Bonanomis wurden durch ihren ältesten Sohn politisiert, er habe sich stark in der Anti-Atomkraft-Bewegung engagiert», sagt Marc Bonanomi. Es gab landesweite Proteste, als zwischen 1969 und 1979 die AKW Beznau 1 und 2, Mühleberg und Gösgen ihren Betrieb aufnahmen. Seither gehen Bonanomis bei grossen Themen regelmässig auf die Strasse.
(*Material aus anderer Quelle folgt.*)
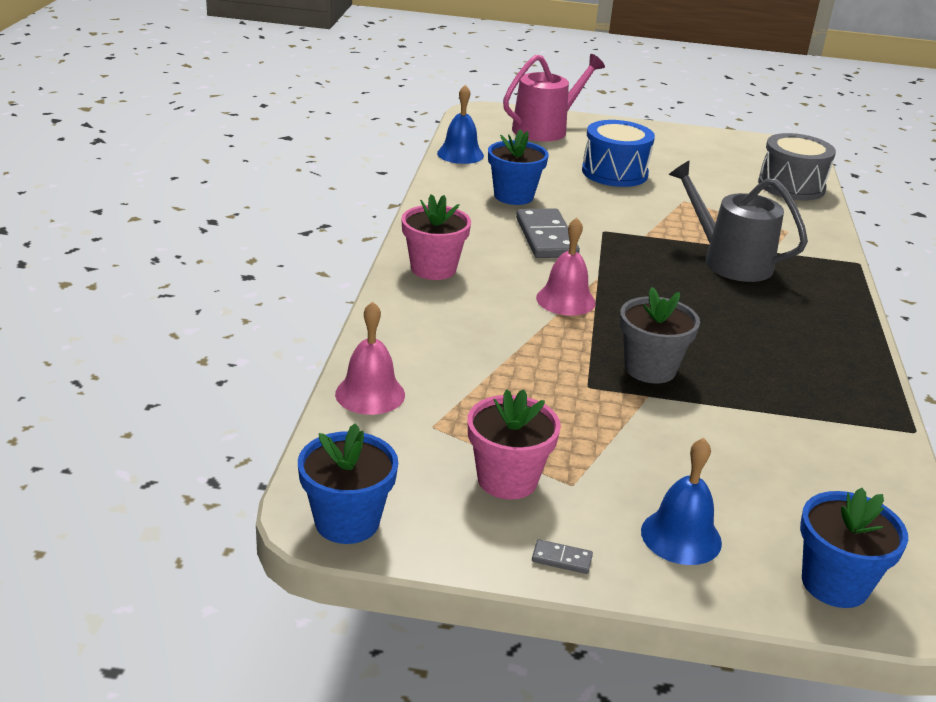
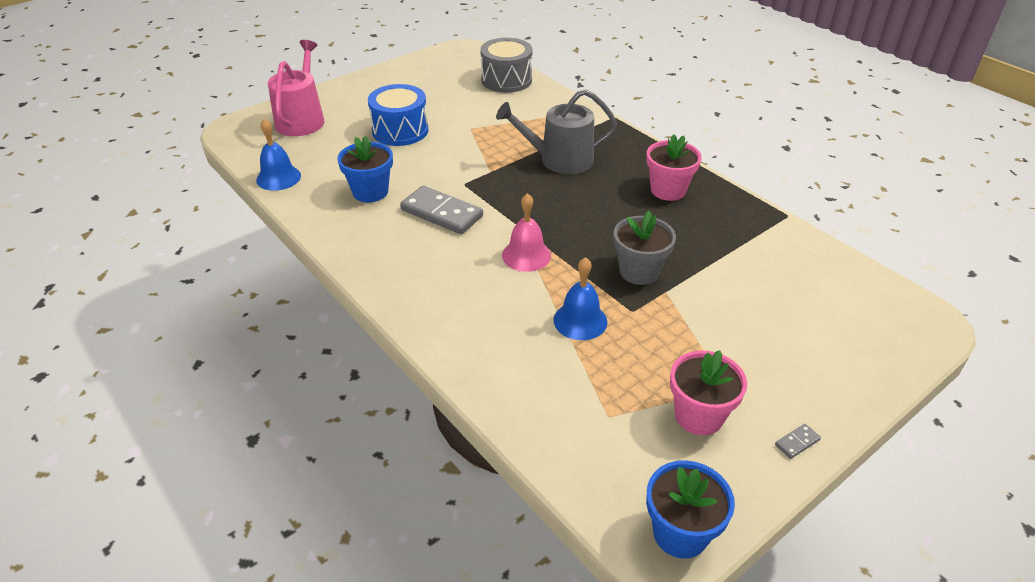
camera: 45 degrees left, 10 degrees up
(370, 394) = (540, 426): pink bell -> none
(433, 269) = (416, 291): pink flower pot -> pink flower pot (668, 190)
(681, 536) = (812, 373): blue bell -> blue bell (580, 320)
(834, 584) = (893, 340): blue flower pot -> none

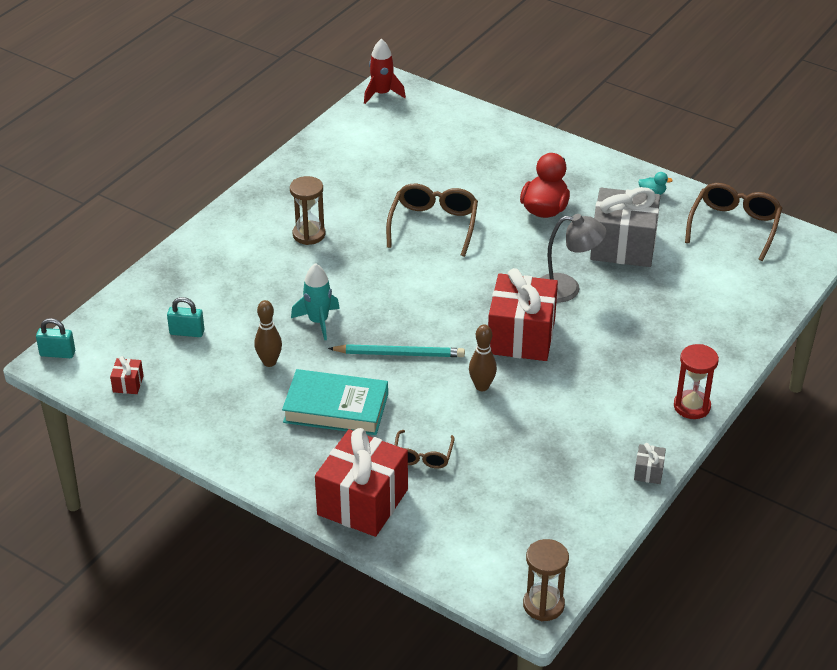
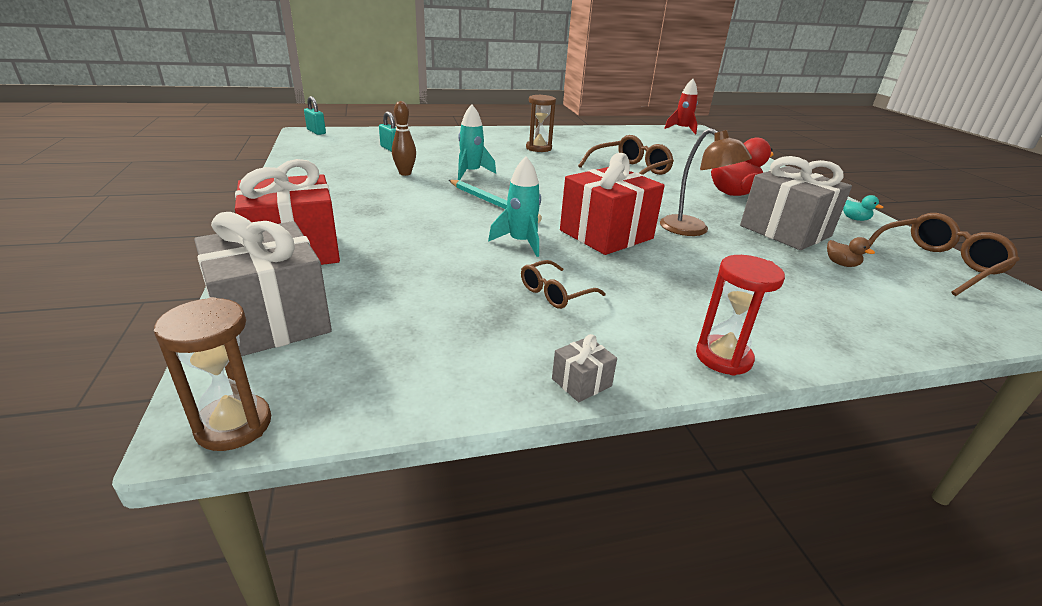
camera: 40 degrees right, 10 degrees down
(128, 384) = (316, 150): red gift -> none
(336, 408) = (395, 204): turquoise book -> none
(423, 455) = (394, 252): brown glasses -> brown glasses (555, 293)
(453, 552) = (272, 320): none -> grey gift
(482, 386) = (520, 242): brown bowling pin -> turquoise rocket
(567, 289) = (692, 230): grey lamp -> brown lamp
(684, 267) = (841, 264): none -> brown duck

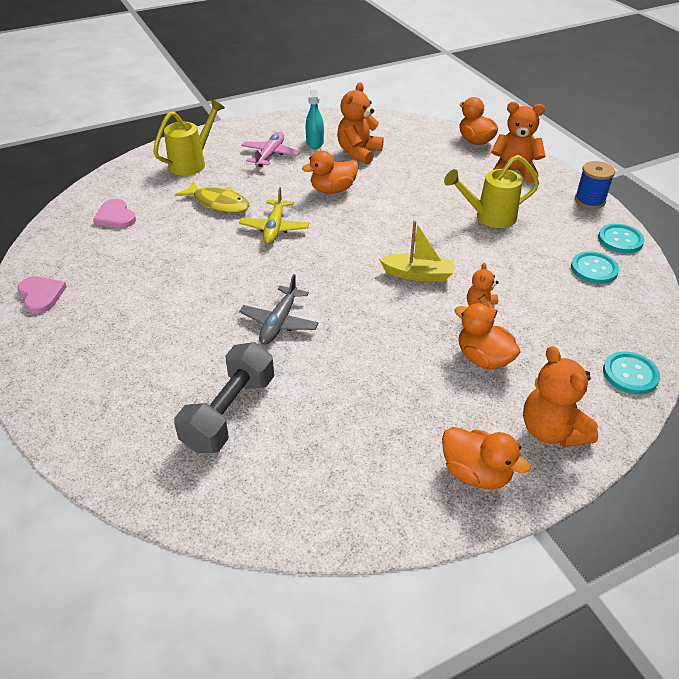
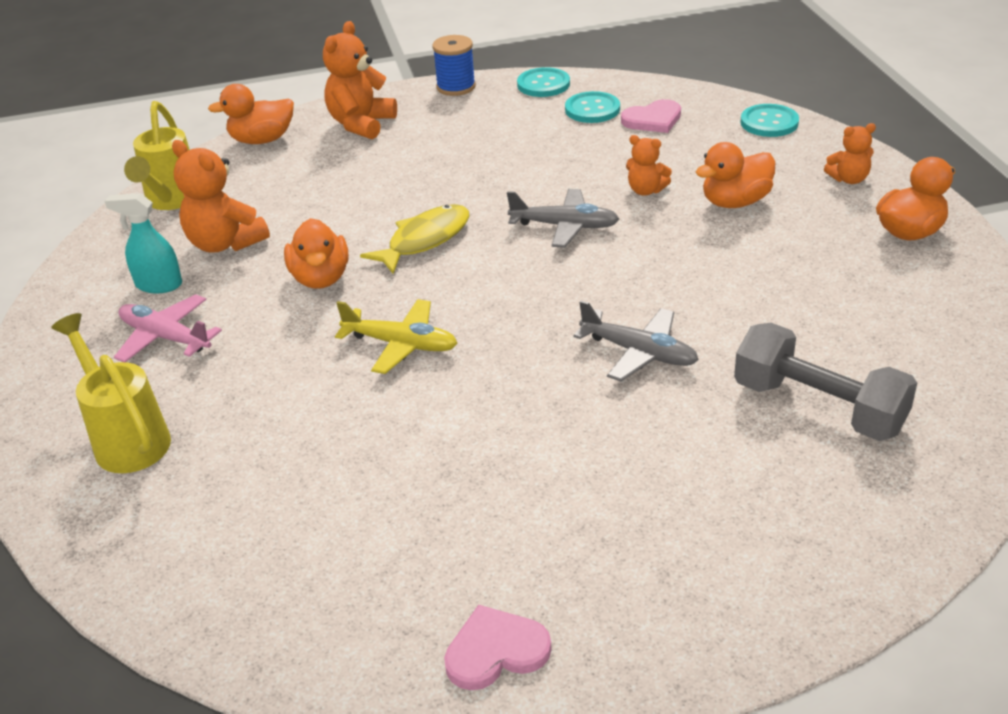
camera: 75 degrees left, 5 degrees down
(115, 216) = (266, 549): pink heart -> pink heart (653, 120)
(218, 203) = (293, 406): yellow fish -> yellow fish (425, 240)
(418, 274) = (565, 226): yellow boat -> grey plane
(489, 217) = (460, 158): yellow watering can -> yellow watering can (171, 201)
(551, 431) = (849, 179): orange teddy bear -> orange teddy bear, size x0.57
Lohngleichheit. Waffenexporte. Sauberes Trinkwasser. Ernährungssouveränität. «Wir glauben fest daran, dass sich nur dann etwas ändern wird, wenn sich die Menschen selbst verändern», sagt Susanne Bonanomi. Genau deshalb streifen sie und ihr Mann sich jeden Tag das T-Shirt mit dem Aufruck «vegan» über und kämpfen gegen die Gleichgültigkeit.

Für die Armen

Bonanomis gemeinsame Geschichte begann 1953. Marc Bonanomi, 21 und Student an der ETH, lernte die Kindergärtnerin Susanne Moser an einem Fest kennen. Sie heirateten, das erste Kind kam 1959 zur Welt, das vierte 1966.

Sie lebten zu sechst in einer Dreizimmerwohnung und mussten jeden Rappen umdrehen, als Marc Bonanomi eine grosse Entscheidung traf: Er wollte Pfarrer werden. Bereits sein Vater war ein Geistlicher, ein Arbeiterpfarrer, der sich um die Armen und Verstossenen kümmerte. Auch Marc Bonanomi nahm bei sich im Pfarrhaus immer wieder Menschen auf, die nicht wussten, wohin. Die Beziehung zu Gott war den beiden Eheleuten schon immer wichtig.

Das sind Bonanomis. Achtsam, grosszügig, konsequent. Wenn sie nach einer Stunde Flugblätterverteilen mit ihrem Wägeli vom Hauptbahnhof zurück nach Zollikofen reisen, sind sie müde. Und manchmal traurig ob der Gleichgültigkeit der Menschen. «Die Kraft für unser Tun wurde uns geschenkt», sagt Susanne Bonanomi. «Aber ohne Marc würde ich das nicht machen. Und er ohne mich wahrscheinlich auch nicht.»